Inprasit C, Bunyamahote N, Boonpattharatthiti P, Thimkorn P, Intakhiao P, Dhippayom T. Evaluating the efficacy and safety of Curcuma longa, Boswellia serrata, and their mixed formulation in treating knee osteoarthritis. Complement Ther Med. 2026;96:103256. doi:10.1016/j.ctim.2025.103256. PMID:41082950.

Population: Adults with knee osteoarthritis across 20 randomized controlled trials.

Dose protocol: Various Boswellia extract protocols across 20 knee OA RCTs

Key findings: Network meta-analysis found modified Boswellia formulations significantly improved WOMAC pain, stiffness, and function compared to other groups.

Notes: Adds network-level comparative ranking evidence for Boswellia in OA.

Paper content

This network meta-analysis pooled 20 RCTs (1633 participants) comparing Curcuma longa, Boswellia serrata, and their combined formulations for knee osteoarthritis.
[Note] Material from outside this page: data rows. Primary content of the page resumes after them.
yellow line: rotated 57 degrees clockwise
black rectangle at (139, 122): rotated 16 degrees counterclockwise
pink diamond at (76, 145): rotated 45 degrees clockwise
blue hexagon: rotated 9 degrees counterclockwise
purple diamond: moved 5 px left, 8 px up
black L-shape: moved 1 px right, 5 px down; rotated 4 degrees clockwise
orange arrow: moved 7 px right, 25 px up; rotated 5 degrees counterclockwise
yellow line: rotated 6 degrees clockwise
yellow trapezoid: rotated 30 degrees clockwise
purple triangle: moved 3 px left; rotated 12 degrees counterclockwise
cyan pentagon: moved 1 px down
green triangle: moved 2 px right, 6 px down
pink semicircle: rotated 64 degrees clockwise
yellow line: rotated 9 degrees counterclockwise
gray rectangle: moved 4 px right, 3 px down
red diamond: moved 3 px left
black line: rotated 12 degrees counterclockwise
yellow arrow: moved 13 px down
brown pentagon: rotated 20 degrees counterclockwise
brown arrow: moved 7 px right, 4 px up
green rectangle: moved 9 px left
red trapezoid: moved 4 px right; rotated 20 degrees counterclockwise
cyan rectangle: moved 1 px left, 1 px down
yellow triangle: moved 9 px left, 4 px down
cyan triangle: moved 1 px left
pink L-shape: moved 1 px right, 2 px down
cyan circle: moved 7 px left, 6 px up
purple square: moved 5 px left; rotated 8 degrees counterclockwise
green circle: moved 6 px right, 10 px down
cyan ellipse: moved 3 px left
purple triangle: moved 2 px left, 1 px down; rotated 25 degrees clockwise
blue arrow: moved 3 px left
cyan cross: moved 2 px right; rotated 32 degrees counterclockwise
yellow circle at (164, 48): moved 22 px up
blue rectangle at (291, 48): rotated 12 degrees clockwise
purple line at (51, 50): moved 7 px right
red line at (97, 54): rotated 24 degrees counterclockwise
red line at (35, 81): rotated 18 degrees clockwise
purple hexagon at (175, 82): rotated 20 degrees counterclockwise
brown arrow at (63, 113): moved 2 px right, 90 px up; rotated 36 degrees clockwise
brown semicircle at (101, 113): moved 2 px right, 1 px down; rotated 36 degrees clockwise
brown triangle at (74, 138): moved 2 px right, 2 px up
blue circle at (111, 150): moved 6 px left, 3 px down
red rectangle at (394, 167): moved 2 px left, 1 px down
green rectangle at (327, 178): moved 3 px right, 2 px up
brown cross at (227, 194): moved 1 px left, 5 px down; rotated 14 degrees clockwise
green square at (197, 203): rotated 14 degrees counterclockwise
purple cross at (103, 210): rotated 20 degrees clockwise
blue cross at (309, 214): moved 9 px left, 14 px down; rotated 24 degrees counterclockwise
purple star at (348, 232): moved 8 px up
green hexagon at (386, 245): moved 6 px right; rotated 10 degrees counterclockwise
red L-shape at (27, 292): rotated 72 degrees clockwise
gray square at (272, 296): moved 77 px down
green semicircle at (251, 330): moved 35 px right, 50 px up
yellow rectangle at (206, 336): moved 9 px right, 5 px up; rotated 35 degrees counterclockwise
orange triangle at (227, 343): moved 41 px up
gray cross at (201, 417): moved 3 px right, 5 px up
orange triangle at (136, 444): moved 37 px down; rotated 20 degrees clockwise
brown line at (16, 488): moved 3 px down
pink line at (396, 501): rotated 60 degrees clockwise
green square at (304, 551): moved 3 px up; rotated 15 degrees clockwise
Modified Boswellia formulations showed significant improvements in WOMAC pain, stiffness, and knee function compared to other treatment groups. No significant safety differences emerged between herbal interventions and placebo. The analysis supports Boswellia as a potentially effective botanical for OA symptom management, with modified formulations performing particularly well. The network approach is useful for comparative ranking but limited by heterogeneity in extract types and trial quality across included studies.

bs-SRC-006Randomized double-blind multicenter placebo-controlled clinical trial
Sourceopen_in_new

Vaidya N, Agarwal R, Dipankar DG, Patkar H, Ganu G, Nagore D, Godse C, Mehta A, Mehta D, Nair S. Efficacy and Safety of Boswellia serrata and Apium graveolens L. Extract Against Knee Osteoarthritis and Cartilage Degeneration: A Randomized, Double-blind, Multicenter, Placebo-Controlled Clinical Trial. Pharm Res. 2025;42(2):249-269. doi:10.1007/s11095-025-03818-2. PMID:39875757.

Population: Adults with knee osteoarthritis.

Dose protocol: Boswellia serrata 300 mg plus Apium graveolens seed extract 250 mg daily for 90 days

Key findings: Improved pain, stiffness, swelling, and cartilage-related biomarkers over 90 days without an adverse-event signal.

Notes: Combination product, so it strengthens Boswellia-centered OA evidence but does not isolate Boswellia monotherapy.

Paper content

This 90-day multicenter randomized trial evaluated a Boswellia serrata plus celery-seed nutraceutical in 62 adults with knee osteoarthritis. The intervention improved pain and function outcomes and shifted inflammatory and cartilage-turnover biomarkers in a favorable direction versus placebo, without apparent safety problems on laboratory or ECG evaluation. Because the product combines Boswellia with Apium graveolens, it supports Boswellia-centered osteoarthritis use while still limiting claims about generic Boswellia monotherapy.